If you ever want to know why someone runs, they may give you a list of reasons. This race reminded me of one of the reasons I run. For me. My health. My life. A year after Claire was born, I had a routine checkup with my doctor. A few weeks later I got a call. I remember hearing the words: Abnormal cells. It's probably nothing. Biopsy to rule out something. It shook me to my very core. I went back to the doctor who, with kind eyes, reassured me there could be a million reasons for abnormal test results. He never said it, but I knew there could only be one reason for what he wanted to rule out. That big, ugly C word. Cancer. I had a biopsy done. The doctor wanted to show me: See? It's nothing. But a few days later I got another call. Come in. That nothing was indeed something. I remember the doctor being much less light hearted this time. He sketched out a diagram that looked like a flowchart Stage 1. Stage 2. Stage 3. Stage 4. The last word he wrote was Cancer. He circled Stage 4. The words he spoke next will forever be ingrained in my head: You have stage 4 precancerous cells. We need to remove them. As soon as possible.

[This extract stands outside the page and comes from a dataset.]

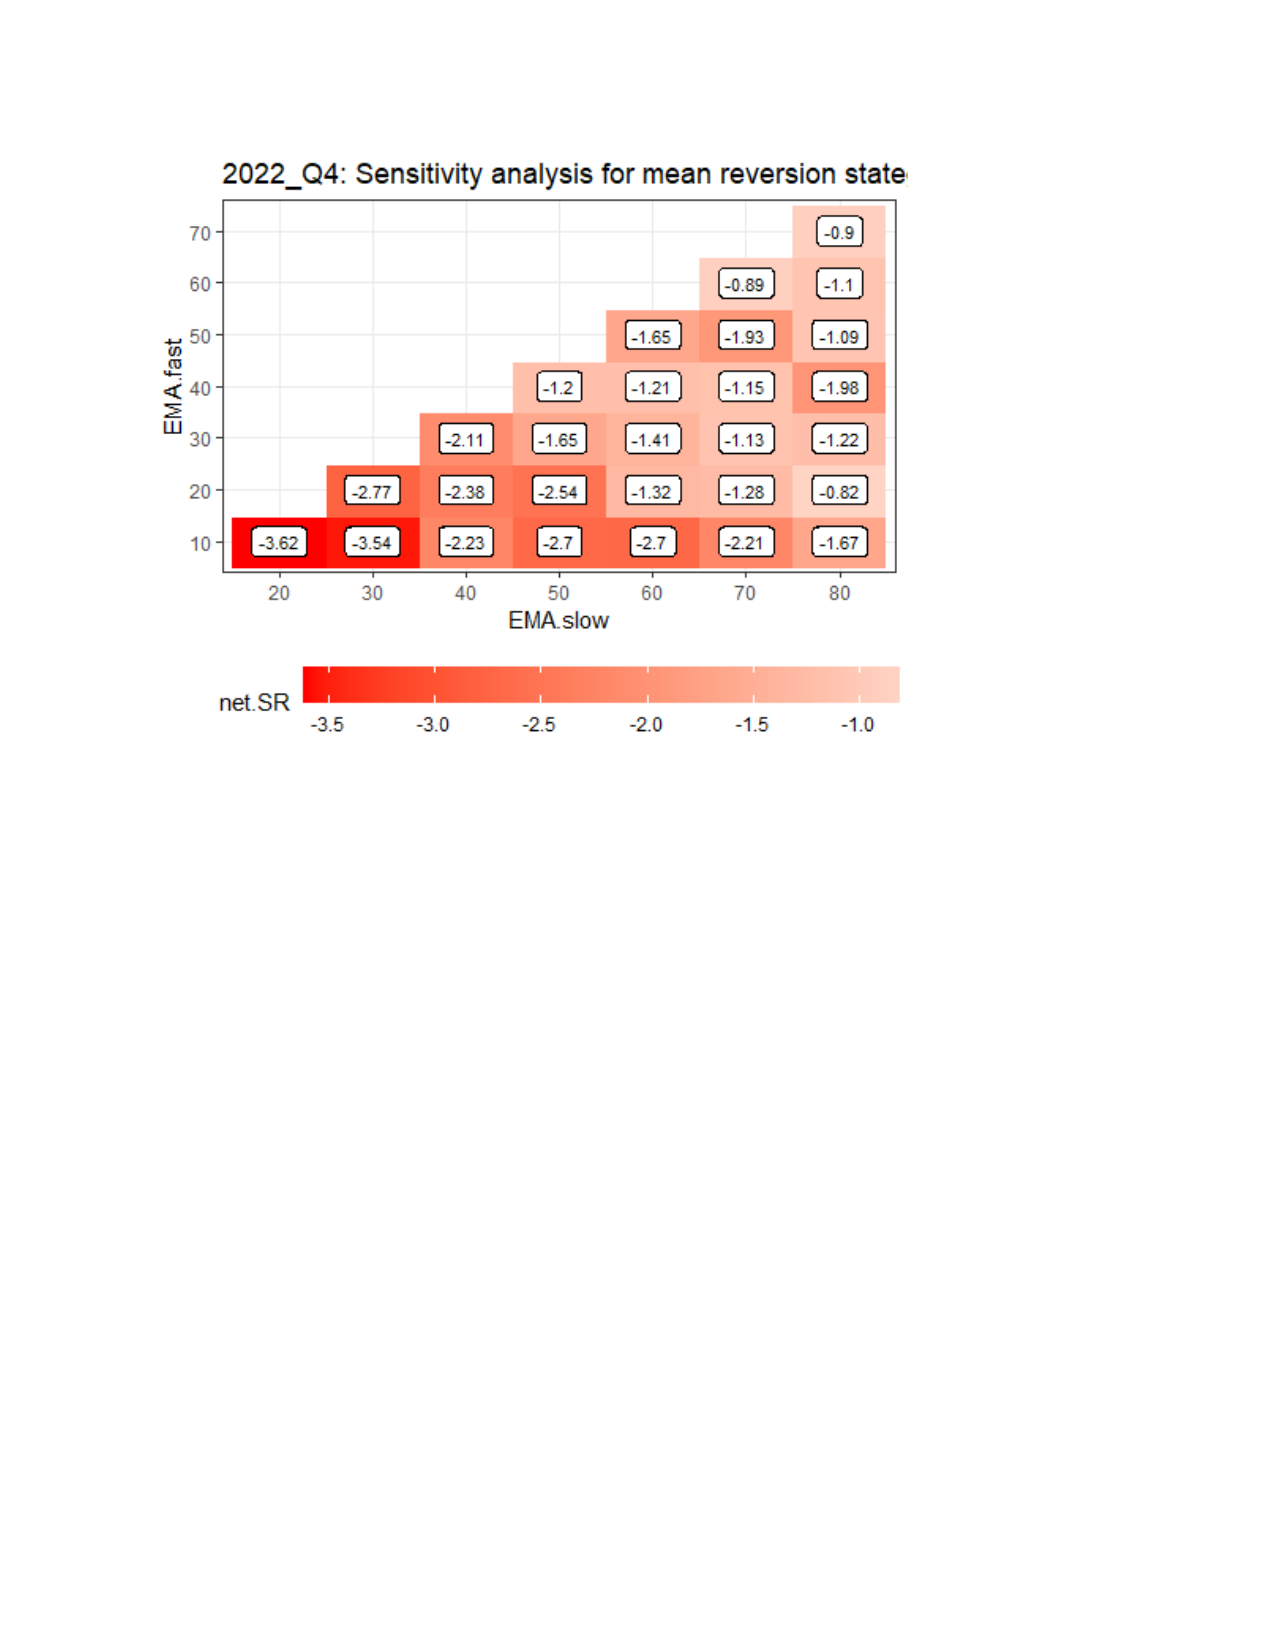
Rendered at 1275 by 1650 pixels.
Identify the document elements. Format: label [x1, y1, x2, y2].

That memory replayed in my head as I barrelled through the toughest of the hills. I appreciated the pain I felt as I ran up those hills. It was a reminder: I'm alive. I'm healthy. The race I ran on Sunday was for me. For loved ones lost to Cancer. For those who beat Cancer. For those who are at this very moment, fighting Cancer. For those who are at risk of Cancer. It was a race of pure love. I prayed and thanked God during the race. Thank you for allowing me to run. Thank you for this wonderful gift. I went back every 4 months for 2 years to make sure my precancerous cells didn't come back. I thanked God for giving me good news 6 times in a row. Grateful. I prayed I will continue to be healthy. I prayed for the health of those running by my side. And I prayed for the hearts of those who lost loved ones.

I didn't beat my 3M time. And it didn't matter. I ran with pure heart and enjoyed every step. Grateful. Thankful. Humbled. Inspired.
For my Grandpa Vincent. A true example of endurance and strength.